Selick made the film at Laika, the Oregon animation outfit owned by Nike cofounder Phil Knight. The studio formerly housed the facilities of stop-motion producer Will Vinton, who’d done Oscar-winning shorts and The PJs. Knight, a stockholder in Vinton’s company, took over the place essentially to please his son Travis, who’d been a junior animator under Vinton. It’s the grand gesture of which only zillionaires are capable. A man sees his child merrily playing with model trains, so he buys the kid Amtrak.
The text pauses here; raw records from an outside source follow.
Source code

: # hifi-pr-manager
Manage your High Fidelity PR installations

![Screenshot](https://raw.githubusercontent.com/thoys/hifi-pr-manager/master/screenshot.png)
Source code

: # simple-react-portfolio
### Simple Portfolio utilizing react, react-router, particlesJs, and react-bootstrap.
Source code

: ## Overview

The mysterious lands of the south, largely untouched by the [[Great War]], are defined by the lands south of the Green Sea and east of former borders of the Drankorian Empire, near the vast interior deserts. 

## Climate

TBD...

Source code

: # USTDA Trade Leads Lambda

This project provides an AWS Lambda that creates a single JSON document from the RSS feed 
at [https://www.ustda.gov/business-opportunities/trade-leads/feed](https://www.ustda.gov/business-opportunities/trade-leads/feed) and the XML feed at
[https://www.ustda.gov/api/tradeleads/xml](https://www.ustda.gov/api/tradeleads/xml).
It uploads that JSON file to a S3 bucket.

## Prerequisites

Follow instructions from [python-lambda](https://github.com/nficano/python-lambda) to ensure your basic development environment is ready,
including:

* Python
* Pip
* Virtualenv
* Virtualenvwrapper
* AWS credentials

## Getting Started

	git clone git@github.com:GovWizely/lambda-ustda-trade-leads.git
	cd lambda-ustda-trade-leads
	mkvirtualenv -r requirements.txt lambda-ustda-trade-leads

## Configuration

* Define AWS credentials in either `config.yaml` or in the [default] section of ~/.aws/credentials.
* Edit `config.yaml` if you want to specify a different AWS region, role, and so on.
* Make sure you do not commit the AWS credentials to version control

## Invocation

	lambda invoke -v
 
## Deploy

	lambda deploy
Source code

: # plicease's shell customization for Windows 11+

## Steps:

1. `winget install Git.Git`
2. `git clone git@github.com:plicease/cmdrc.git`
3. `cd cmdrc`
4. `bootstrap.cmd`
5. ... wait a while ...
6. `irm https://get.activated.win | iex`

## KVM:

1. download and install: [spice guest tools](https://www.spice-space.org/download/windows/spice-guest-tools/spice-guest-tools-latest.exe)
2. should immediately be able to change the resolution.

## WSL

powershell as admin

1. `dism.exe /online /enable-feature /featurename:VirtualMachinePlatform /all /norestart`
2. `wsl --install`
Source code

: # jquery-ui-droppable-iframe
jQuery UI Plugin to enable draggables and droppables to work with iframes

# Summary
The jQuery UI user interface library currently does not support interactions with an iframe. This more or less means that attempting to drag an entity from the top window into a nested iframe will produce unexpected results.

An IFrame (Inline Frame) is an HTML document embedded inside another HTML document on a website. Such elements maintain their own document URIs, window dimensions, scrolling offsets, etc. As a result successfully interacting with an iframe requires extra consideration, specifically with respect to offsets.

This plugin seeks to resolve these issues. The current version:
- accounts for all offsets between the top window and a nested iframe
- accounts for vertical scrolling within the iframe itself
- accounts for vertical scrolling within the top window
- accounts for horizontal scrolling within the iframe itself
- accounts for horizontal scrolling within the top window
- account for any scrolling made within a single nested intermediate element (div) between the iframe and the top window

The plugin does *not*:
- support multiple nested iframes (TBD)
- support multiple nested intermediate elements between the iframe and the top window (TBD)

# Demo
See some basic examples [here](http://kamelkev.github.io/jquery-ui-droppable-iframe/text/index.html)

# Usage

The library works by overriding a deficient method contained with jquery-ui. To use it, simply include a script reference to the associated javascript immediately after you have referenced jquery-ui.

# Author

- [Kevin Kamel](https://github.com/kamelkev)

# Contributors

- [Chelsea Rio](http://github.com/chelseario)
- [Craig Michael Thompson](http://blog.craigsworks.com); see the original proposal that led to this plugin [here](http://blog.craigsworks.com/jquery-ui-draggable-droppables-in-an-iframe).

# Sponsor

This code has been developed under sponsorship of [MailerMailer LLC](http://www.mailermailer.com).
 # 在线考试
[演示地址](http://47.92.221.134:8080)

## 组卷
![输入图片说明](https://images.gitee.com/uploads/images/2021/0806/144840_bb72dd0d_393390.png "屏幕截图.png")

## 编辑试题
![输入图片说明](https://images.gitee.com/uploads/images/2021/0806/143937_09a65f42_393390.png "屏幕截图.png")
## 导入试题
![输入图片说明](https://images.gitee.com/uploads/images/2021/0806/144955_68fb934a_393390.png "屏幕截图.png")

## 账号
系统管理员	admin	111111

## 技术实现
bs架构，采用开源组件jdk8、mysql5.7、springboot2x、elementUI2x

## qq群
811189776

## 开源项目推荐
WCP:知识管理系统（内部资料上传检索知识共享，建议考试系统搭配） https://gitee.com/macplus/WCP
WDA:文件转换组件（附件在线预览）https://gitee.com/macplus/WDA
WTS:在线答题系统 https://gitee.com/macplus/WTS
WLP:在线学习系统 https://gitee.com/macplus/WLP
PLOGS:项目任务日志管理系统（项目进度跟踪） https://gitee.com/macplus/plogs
If the Laika story is one of a father’s indulgence, Coraline‘s is about a mother’s indifference. It’s exactly the kind of book/movie that a writer/animator would dream up to convince his kids that, no matter how much he ignored them while he was doing his important work, they’re better off in this family than in any they may dream of joining. As Gaiman puts it, “sometimes the people who love you may not pay you all the attention you need; and sometimes the people who do pay you attention may not love you in the healthiest way.” It’s a position paper for benign parental neglect — for the security of Kansas over the surface seductions of Oz.
In her “real” world Coraline will get the chance to be a heroine, to vanquish the villains and win her parents’ attention (though Real Mother’s lips remain Perma-pressed). But the happy ending doesn’t dilute the story’s moral, obvious enough to stick like a needle in any kid’s eye. Both the book and movie warn kids to distrust the kindness of strangers, and find refuge in the prison of the status quo. It’s important, Coraline says, for children to learn that real life, though it may be preferable to being devoured by a Spider-Mom, ain’t so hot. That lesson is a cautionary preview of their adult years. Don’t expect perfection. Life is something not to be looked at through rose-colored glasses. Or 3D glasses either.